Dataset entries
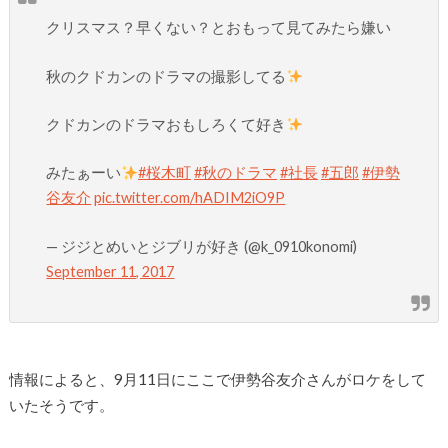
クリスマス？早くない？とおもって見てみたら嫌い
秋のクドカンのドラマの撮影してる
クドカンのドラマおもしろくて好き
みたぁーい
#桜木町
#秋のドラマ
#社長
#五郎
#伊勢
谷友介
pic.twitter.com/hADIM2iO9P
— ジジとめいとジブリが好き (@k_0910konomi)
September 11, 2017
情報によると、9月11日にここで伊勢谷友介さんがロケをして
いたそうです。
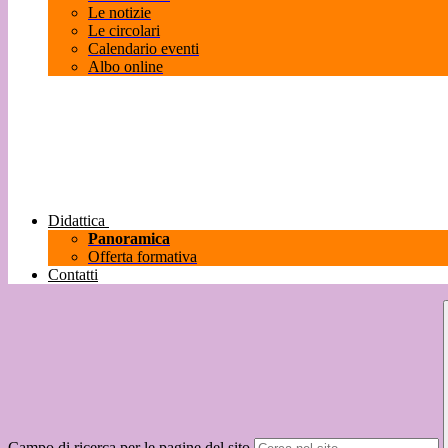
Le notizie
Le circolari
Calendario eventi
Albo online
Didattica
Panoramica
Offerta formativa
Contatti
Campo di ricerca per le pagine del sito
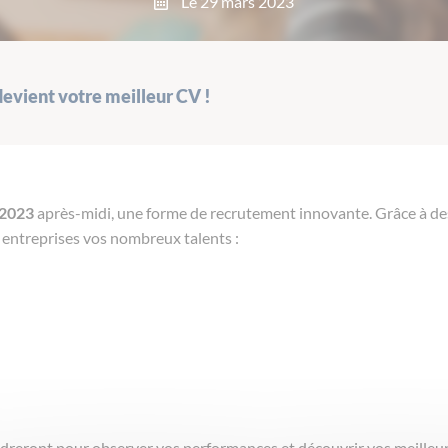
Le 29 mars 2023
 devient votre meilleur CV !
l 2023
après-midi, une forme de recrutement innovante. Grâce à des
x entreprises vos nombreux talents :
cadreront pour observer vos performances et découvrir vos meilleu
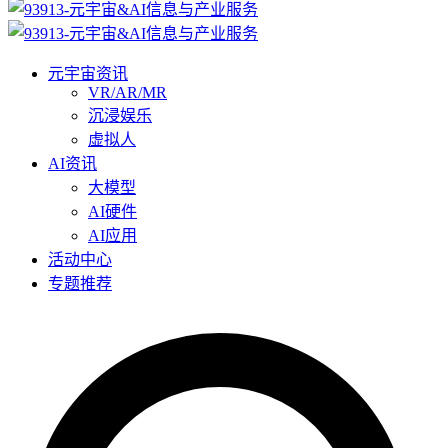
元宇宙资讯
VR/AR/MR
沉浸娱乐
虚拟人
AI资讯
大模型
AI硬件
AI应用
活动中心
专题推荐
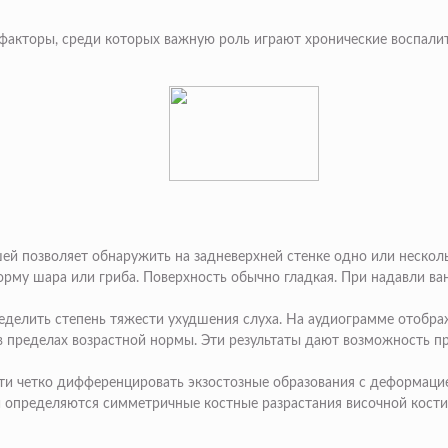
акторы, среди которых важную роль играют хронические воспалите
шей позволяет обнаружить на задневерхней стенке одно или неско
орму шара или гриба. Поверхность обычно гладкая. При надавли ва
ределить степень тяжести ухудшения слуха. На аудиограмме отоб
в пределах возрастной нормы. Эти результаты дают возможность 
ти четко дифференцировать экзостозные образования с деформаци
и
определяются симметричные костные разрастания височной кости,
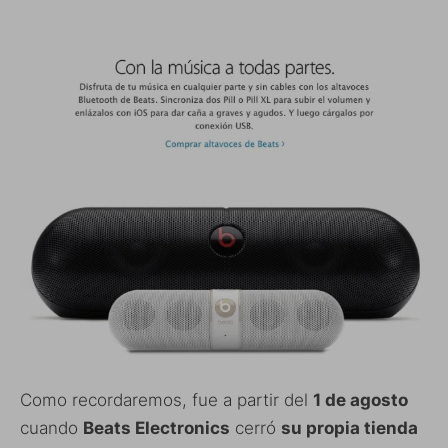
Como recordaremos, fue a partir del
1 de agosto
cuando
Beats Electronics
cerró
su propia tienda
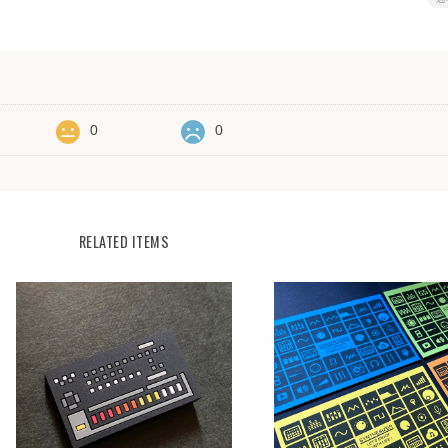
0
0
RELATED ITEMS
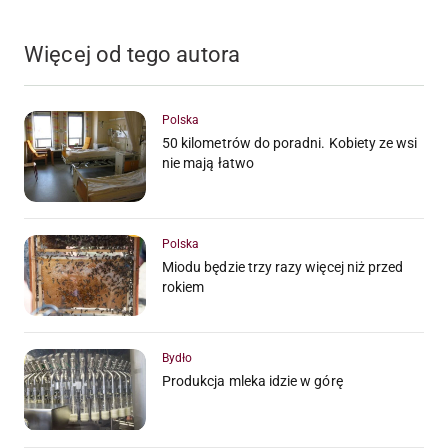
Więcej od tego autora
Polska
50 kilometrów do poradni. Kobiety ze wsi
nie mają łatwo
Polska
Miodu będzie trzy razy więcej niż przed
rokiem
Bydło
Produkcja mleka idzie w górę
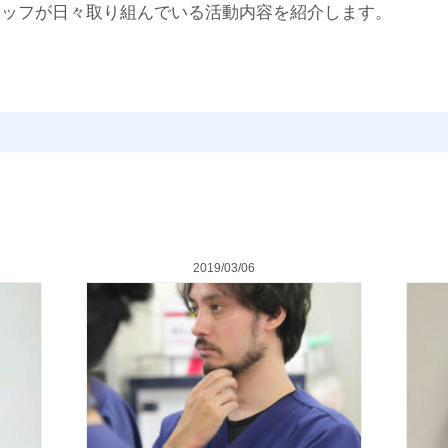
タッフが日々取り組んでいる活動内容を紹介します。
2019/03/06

◆ **WORK REQUIRED**
Please retype the text from every entry above word for word and line by line, leaving out the pictures.

◆ **EXPECTED ANSWER**
クリスマス？早くない？とおもって見てみたら嫌い
秋のクドカンのドラマの撮影してる
クドカンのドラマおもしろくて好き
みたぁーい
#桜木町
#秋のドラマ
#社長
#五郎
#伊勢
谷友介
pic.twitter.com/hADIM2iO9P
— ジジとめいとジブリが好き (@k_0910konomi)
September 11, 2017
情報によると、9月11日にここで伊勢谷友介さんがロケをして
いたそうです。
Le notizie
Le circolari
Calendario eventi
Albo online
Didattica
Panoramica
Offerta formativa
Contatti
Campo di ricerca per le pagine del sito
Le 29 mars 2023
 devient votre meilleur CV !
l 2023
après-midi, une forme de recrutement innovante. Grâce à des
x entreprises vos nombreux talents :
cadreront pour observer vos performances et découvrir vos meilleu
元宇宙资讯
VR/AR/MR
沉浸娱乐
虚拟人
AI资讯
大模型
AI硬件
AI应用
活动中心
专题推荐
акторы, среди которых важную роль играют хронические воспалите
шей позволяет обнаружить на задневерхней стенке одно или неско
орму шара или гриба. Поверхность обычно гладкая. При надавли ва
ределить степень тяжести ухудшения слуха. На аудиограмме отоб
в пределах возрастной нормы. Эти результаты дают возможность 
ти четко дифференцировать экзостозные образования с деформаци
и
определяются симметричные костные разрастания височной кости,
Como recordaremos, fue a partir del
1 de agosto
cuando
Beats Electronics
cerró
su propia tienda
0
0
RELATED ITEMS
Więcej od tego autora
Polska
50 kilometrów do poradni. Kobiety ze wsi
nie mają łatwo
Polska
Miodu będzie trzy razy więcej niż przed
rokiem
Bydło
Produkcja mleka idzie w górę
タッフが日々取り組んでいる活動内容を紹介します。
2019/03/06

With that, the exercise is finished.